- **Problèmes à résoudre**:
[1] Répondez aux questions suivantes d'après le texte sur les clones de vigne.
(a) Quel clone de cabernet-sauvignon est cité en exemple pour les années 1970 ?
(b) Par quelle technique les humains multipliaient-ils souvent les ceps ?
(c) Quelle fonction Laurent Audeguin occupe-t-il ?
[2] Poursuivez le texte sur les clones de vigne à partir de l'endroit où il s'arrête.

- **Passage du texte**:
Garantis sans viroses majeures et avec des caractéristiques agronomiques connues : tels sont les deux principaux points forts des clones. Mais au fait, c’est quoi un clone ? Peut-on les associer pour plus de diversité ?
Depuis Star Wars, tout le monde a une petite idée de ce qu’est un clone. Traînant une connotation d’uniformité, vaguement anxiogène car associé à de la manipulation génétique, ce terme recouvre en fait une réalité très ancienne en agriculture : depuis qu’ils cultivent de la vigne, les humains ont en effet sélectionné et multiplié les ceps qu’ils repéraient comme les plus adaptés à leurs objectifs. De fait, par multiplication végétative (souvent par marcottage) et sans le savoir, ils obtenaient des clones. « On ne crée pas un clone, car il existe déjà. On ne fait que le sélectionner parmi la diversité naturelle », insiste Laurent Audeguin, directeur recherche et innovation du pôle matériel végétal de l’IFV.
Avec les temps modernes et l’accroissement des connaissances en virologie et en génétique, la notion de qualité sanitaire et d’identité est venue se greffer au concept. Ce qui a conduit à la définition de l’OIV selon laquelle un clone est « la descendance végétative conforme à une souche choisie pour son identité indiscutable, ses caractères phénotypiques et son état sanitaire ».
Trois vagues de sélection
Au fil du temps, trois vagues de sélection se sont succédé : dans les années 1970, les objectifs sont d’agréer des clones indemnes de court-noué et productifs, tels que le clone 15 de cabernet-sauvignon. Avec les années 1980-1990, arrivent les notions de clones « qualitatifs », avec une production limitée et un potentiel en sucre élevé. Depuis les années 2000, il s’agit surtout de compléter la gamme sur les cépages connus et d’agréer les premiers clones sur les cépages patrimoniaux. « Nous essayons aussi d’agréer des clones plus tardifs, comme une des voies d’adaptation au changement climatique », complète Laurent Audeguin.

- **Données enregistrées**:
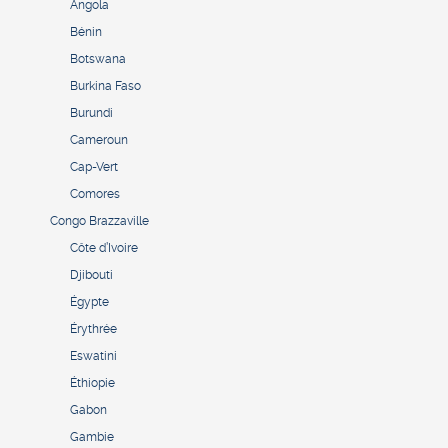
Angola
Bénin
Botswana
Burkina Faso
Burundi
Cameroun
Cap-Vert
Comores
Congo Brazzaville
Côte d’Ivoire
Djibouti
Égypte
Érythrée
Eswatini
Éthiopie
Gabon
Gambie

* * *

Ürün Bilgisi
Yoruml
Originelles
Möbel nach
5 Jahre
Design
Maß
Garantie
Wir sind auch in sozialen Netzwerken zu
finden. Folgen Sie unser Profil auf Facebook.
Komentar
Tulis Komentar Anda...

---

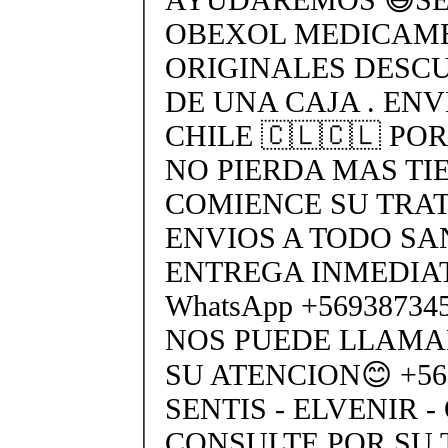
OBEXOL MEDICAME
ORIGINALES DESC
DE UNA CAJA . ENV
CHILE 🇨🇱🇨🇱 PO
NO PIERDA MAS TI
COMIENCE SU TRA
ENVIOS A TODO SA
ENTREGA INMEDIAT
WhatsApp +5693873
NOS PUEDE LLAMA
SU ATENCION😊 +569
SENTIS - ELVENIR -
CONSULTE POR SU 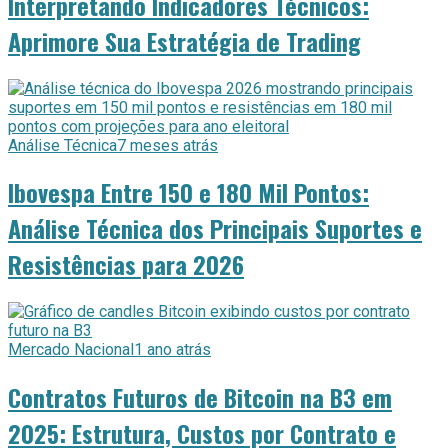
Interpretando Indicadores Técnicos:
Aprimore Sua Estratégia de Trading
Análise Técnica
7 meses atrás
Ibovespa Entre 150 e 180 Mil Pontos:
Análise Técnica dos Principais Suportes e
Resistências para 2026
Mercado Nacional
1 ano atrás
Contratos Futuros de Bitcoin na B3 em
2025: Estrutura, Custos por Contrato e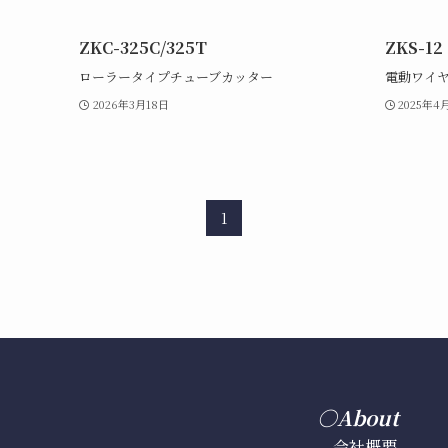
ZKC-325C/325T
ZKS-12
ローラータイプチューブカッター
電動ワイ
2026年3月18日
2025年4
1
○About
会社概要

- **Résultats des exercices**:
[1]
(a) Le clone 15.
(b) Par marcottage.
(c) Directeur recherche et innovation du pôle matériel végétal de l'IFV.

[2]
« La sélection continue actuellement, avec nos 36 partenaires dans les régions viticoles », confirme Anastasia Rocque, directrice du centre de sélection de la vigne de l’IFV. Chaque année, une dizaine de clones sont inscrits au catalogue, au terme d’un long processus. Lorsqu’un nouveau phénotype d’intérêt est repéré, il subit les tests sanitaires, puis il est implanté dans les régions intéressées, pour des essais de longue durée : les essais Vate (valeur agronomique, technologique et environnementale). Au moins cinq années et trois vinifications sont nécessaires pour caractériser les candidats.
Depuis la vieille souche jusqu’à l’inscription au catalogue, quinze années s’écoulent, auxquelles il faut ajouter trois ans pour que les pépiniéristes mettent ce nouveau clone à disposition. Ce processus est très sélectif : il y a beaucoup d’appelés, peu d’élus. Car le petit nouveau doit apporter un plus par rapport à l’existant. Sur certains cépages, comme l’ugni blanc ou le merlot, il devient plus difficile de trouver de la diversité. Sur d’autres, comme le pinot noir, il y a encore du grain à moudre, même avec 47 clones déjà agréés.
Clones et diversité
Créée pour apporter une solution au problème sanitaire il y a 60 ans, la sélection clonale ne convient pas à tous les viticulteurs aujourd’hui, qui la suspectent de créer de l’uniformité. Un argument qui peut être entendu, par exemple lorsqu’il n’existe qu’un seul clone agréé pour un cépage, ce qui a été le cas pendant longtemps pour le riesling ou le petit verdot. Mais « c’est de moins en moins vrai », répond Laurent Audeguin. Actuellement, plus de 1350 clones sont agréés en France.
Pour contrer ce phénomène et recréer de la diversité, il est aussi possible d’utiliser plusieurs clones sur une parcelle. Une solution qui peut présenter un intérêt contre le gel, avec des débourrements plus étalés, ou contre un coup de chaud. Mais elle réintroduit aussi des hétérogénéités pour le calendrier des travaux… avec un impact pas toujours évident sur la qualité du vin obtenu. Des essais avaient été conduits dans les années 2000 dans plusieurs régions : en Alsace sur riesling, en vallée du Rhône sur grenache, dans le Bordelais sur cabernet-sauvignon... Des clones qualitatifs avaient été vinifiés ensemble ou séparément : dans la plupart des cas, à la dégustation, aucun avantage n’avait été mis en évidence à l’assemblage de clones par rapport au clone le plus qualitatif, ni entre l'assemblage à la vigne et entre les vins. Un choix à peser, donc.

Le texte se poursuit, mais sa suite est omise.